In the context of breast cancer diagnosis, false negatives are the most dangerous outcomes as they mean a person with cancer has gone undetected; logmodel generally had the best performance when it came to
RandomForest generally had the best performance in terms of accuracy and the various metrics.
Conclusion
This project demonstrated the importance of:
- Careful feature selection to reduce multicollinearity
- Tuning hyperparameters for tree-based models
- Handling class imbalance in medical data
- Comparing multiple models for both interpretability and accuracy
In real-world applications like cancer diagnosis, model choice and threshold tuning have life-and-death implications. Balancing recall and precision is vital.
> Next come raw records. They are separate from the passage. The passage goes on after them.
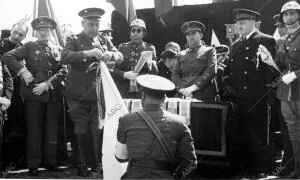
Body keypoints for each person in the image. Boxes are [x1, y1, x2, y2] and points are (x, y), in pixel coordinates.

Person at [61, 7, 123, 177]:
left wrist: (110, 54)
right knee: (80, 127)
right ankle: (81, 164)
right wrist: (86, 53)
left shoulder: (103, 39)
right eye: (90, 24)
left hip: (97, 93)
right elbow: (64, 57)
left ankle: (95, 163)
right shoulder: (73, 39)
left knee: (96, 128)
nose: (94, 28)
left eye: (96, 24)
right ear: (82, 24)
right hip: (77, 94)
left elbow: (120, 56)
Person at [1, 16, 67, 176]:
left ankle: (50, 162)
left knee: (51, 129)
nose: (44, 32)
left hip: (52, 94)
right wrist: (23, 71)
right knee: (34, 130)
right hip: (34, 95)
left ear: (51, 32)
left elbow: (65, 69)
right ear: (36, 32)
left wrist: (48, 84)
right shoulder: (30, 46)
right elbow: (7, 57)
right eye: (41, 30)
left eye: (47, 30)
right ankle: (33, 164)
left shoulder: (58, 48)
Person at [223, 9, 276, 178]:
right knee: (241, 133)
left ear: (254, 22)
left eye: (243, 22)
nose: (239, 25)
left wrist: (266, 95)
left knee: (258, 133)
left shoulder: (265, 40)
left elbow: (270, 70)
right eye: (238, 22)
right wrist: (228, 86)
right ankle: (244, 168)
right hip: (238, 98)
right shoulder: (236, 45)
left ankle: (260, 169)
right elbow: (228, 70)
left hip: (257, 97)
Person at [115, 74, 197, 179]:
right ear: (163, 99)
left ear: (143, 96)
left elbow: (121, 157)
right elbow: (191, 164)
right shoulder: (179, 123)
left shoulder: (126, 120)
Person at [273, 1, 300, 178]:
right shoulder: (282, 40)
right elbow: (280, 66)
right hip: (286, 92)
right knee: (293, 132)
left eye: (293, 13)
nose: (289, 17)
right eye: (286, 14)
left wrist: (297, 74)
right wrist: (266, 58)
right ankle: (298, 170)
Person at [0, 21, 28, 171]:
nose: (17, 36)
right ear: (11, 29)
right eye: (15, 32)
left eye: (21, 34)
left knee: (15, 125)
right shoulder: (1, 45)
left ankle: (12, 161)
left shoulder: (23, 48)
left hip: (18, 92)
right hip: (3, 90)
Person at [112, 18, 158, 99]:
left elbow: (154, 73)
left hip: (142, 89)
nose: (135, 33)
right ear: (130, 32)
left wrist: (150, 63)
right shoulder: (122, 47)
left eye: (139, 30)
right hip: (124, 89)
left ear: (143, 33)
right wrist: (124, 74)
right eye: (133, 30)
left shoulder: (149, 48)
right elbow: (113, 70)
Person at [172, 21, 217, 100]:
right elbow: (175, 74)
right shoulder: (181, 54)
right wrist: (183, 90)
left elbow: (211, 70)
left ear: (201, 35)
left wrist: (194, 87)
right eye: (188, 34)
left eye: (193, 33)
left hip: (203, 94)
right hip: (184, 95)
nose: (191, 36)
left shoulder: (210, 50)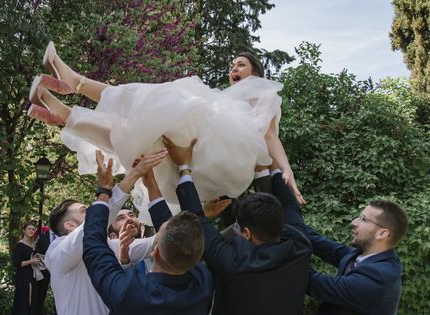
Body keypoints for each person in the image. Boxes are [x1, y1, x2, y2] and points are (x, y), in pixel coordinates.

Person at [27, 42, 305, 206]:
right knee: (138, 136)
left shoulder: (265, 92)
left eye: (241, 65)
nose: (234, 69)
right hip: (208, 158)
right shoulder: (225, 98)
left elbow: (269, 136)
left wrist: (286, 168)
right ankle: (63, 112)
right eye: (232, 65)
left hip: (231, 159)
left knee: (166, 99)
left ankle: (75, 82)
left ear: (256, 72)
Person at [163, 136, 312, 315]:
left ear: (247, 233)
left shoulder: (232, 262)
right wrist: (266, 162)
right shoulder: (300, 245)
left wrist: (184, 165)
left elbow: (197, 220)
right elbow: (289, 205)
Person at [83, 151, 214, 315]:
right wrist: (152, 185)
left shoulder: (129, 291)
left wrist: (104, 190)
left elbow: (93, 247)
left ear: (154, 252)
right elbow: (175, 236)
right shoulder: (202, 280)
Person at [45, 150, 171, 315]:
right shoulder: (57, 253)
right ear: (70, 226)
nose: (95, 214)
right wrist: (130, 177)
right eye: (86, 211)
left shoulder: (110, 247)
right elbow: (97, 220)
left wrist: (193, 217)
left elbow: (162, 240)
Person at [306, 200, 408, 315]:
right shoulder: (359, 256)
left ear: (382, 233)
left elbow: (316, 284)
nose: (353, 222)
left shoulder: (381, 276)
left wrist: (280, 251)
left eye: (363, 219)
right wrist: (285, 220)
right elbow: (320, 243)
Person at [9, 220, 39, 315]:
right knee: (25, 301)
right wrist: (31, 261)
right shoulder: (20, 245)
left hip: (32, 275)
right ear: (24, 230)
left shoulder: (33, 244)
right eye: (29, 229)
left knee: (31, 302)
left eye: (33, 229)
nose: (31, 231)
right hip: (23, 277)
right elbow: (16, 263)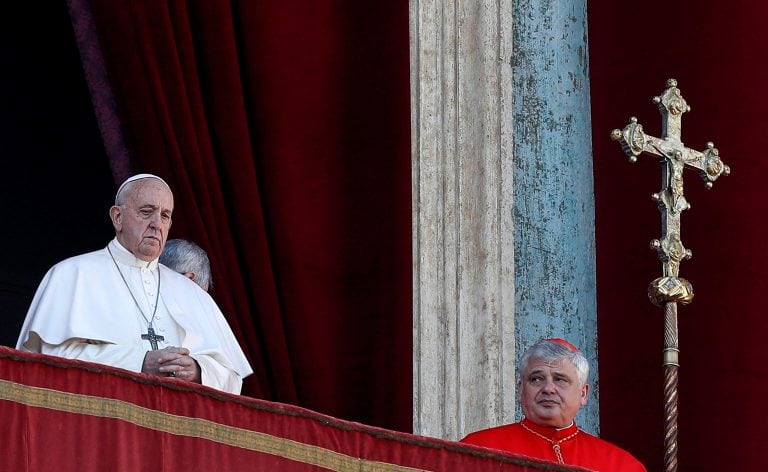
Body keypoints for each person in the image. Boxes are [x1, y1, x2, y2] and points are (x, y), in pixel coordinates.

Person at [16, 174, 253, 395]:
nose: (156, 224)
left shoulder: (192, 293)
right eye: (146, 211)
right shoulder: (72, 274)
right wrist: (140, 362)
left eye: (165, 215)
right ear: (117, 217)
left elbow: (232, 377)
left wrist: (199, 370)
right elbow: (48, 360)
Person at [461, 338, 646, 471]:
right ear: (520, 390)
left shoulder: (621, 465)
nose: (548, 388)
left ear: (583, 393)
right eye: (536, 379)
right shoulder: (476, 450)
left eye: (560, 379)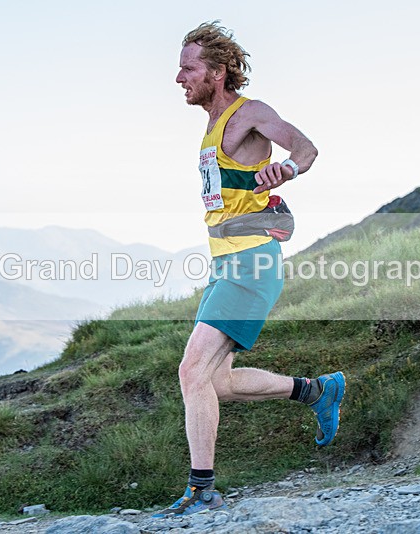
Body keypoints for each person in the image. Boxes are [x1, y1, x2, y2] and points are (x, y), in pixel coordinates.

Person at [154, 21, 345, 517]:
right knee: (216, 383)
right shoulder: (212, 127)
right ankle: (318, 391)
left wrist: (289, 169)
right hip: (227, 264)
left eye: (187, 68)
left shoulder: (250, 114)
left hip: (252, 261)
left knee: (191, 371)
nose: (178, 78)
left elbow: (305, 148)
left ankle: (202, 490)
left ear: (217, 72)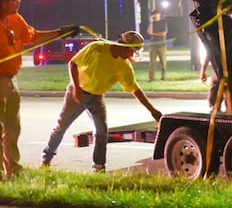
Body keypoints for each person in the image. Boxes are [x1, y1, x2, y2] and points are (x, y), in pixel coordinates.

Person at [41, 30, 163, 172]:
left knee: (101, 131)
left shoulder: (124, 66)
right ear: (123, 45)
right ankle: (46, 158)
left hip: (96, 97)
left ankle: (99, 167)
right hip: (77, 93)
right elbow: (73, 64)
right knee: (61, 127)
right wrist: (76, 88)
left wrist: (152, 111)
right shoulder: (97, 48)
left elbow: (135, 89)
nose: (131, 56)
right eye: (131, 51)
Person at [0, 0, 79, 180]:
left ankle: (14, 169)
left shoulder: (16, 20)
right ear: (3, 3)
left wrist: (60, 33)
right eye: (14, 1)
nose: (18, 4)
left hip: (11, 80)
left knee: (12, 128)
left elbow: (33, 37)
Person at [147, 9, 168, 81]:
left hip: (162, 46)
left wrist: (154, 34)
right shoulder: (152, 23)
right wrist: (151, 22)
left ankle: (163, 77)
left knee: (163, 63)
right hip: (153, 46)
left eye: (155, 14)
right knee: (152, 64)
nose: (154, 16)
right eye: (153, 15)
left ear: (159, 14)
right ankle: (151, 78)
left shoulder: (163, 22)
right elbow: (149, 32)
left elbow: (163, 34)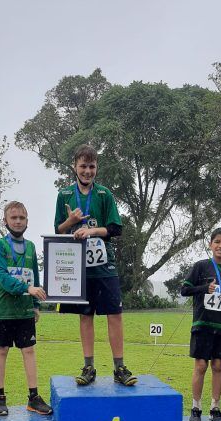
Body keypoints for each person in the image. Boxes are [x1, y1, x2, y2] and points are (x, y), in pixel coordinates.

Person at [54, 144, 137, 386]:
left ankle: (119, 367)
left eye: (92, 166)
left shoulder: (104, 194)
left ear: (96, 167)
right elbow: (57, 230)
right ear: (75, 167)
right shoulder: (64, 195)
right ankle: (89, 367)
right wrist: (70, 221)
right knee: (85, 315)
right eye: (83, 166)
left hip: (104, 264)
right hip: (78, 266)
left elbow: (115, 229)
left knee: (114, 314)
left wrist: (91, 231)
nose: (87, 171)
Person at [0, 201, 53, 416]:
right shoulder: (0, 245)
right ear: (5, 221)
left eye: (21, 218)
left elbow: (34, 275)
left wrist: (35, 305)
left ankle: (33, 397)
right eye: (13, 217)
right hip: (3, 310)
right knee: (2, 350)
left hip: (25, 310)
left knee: (29, 350)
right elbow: (3, 277)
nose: (17, 221)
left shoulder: (32, 247)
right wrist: (28, 288)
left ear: (27, 221)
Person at [181, 227, 221, 421]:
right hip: (202, 323)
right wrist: (205, 288)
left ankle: (215, 408)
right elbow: (184, 290)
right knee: (200, 366)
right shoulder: (200, 266)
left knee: (218, 366)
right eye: (217, 242)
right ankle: (195, 407)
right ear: (210, 244)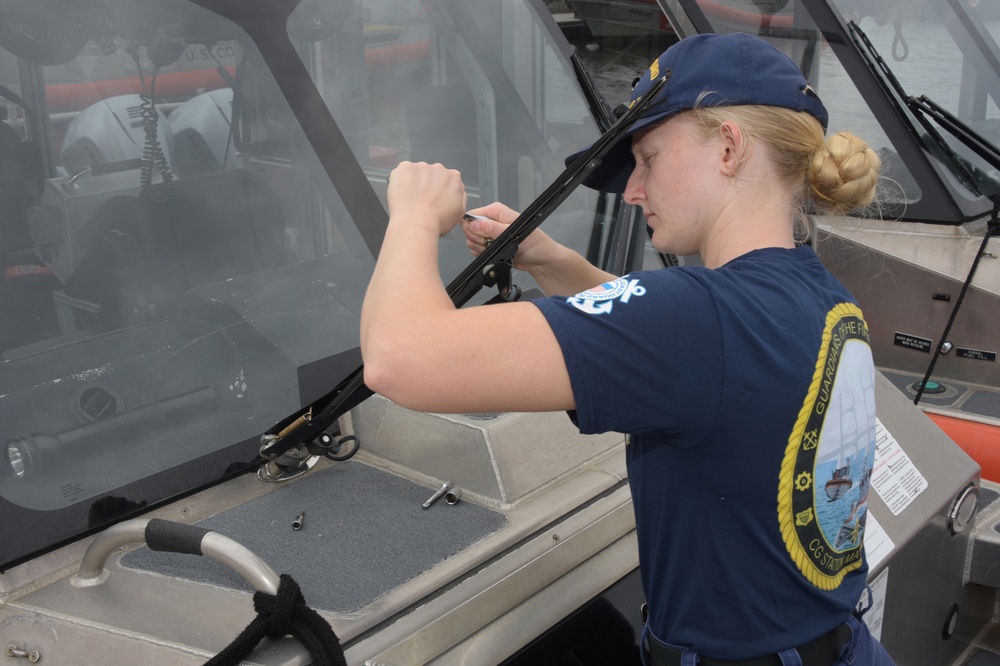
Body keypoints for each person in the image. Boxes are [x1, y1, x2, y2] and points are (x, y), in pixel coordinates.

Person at [361, 32, 892, 666]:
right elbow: (697, 349)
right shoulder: (820, 296)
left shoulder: (697, 319)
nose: (633, 190)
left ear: (728, 146)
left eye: (649, 158)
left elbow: (398, 357)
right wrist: (553, 261)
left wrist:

This project shows that there is some efficacy in using ML models to diagnose breast cancer. It is also worth noting that certain features carried much of the predictive power - for example, concave.points_mean. However, the dataset is small, and it is recommended that future projects use a larger dataset for a more accurate evaluation of ML models for breast cancer diagnosis.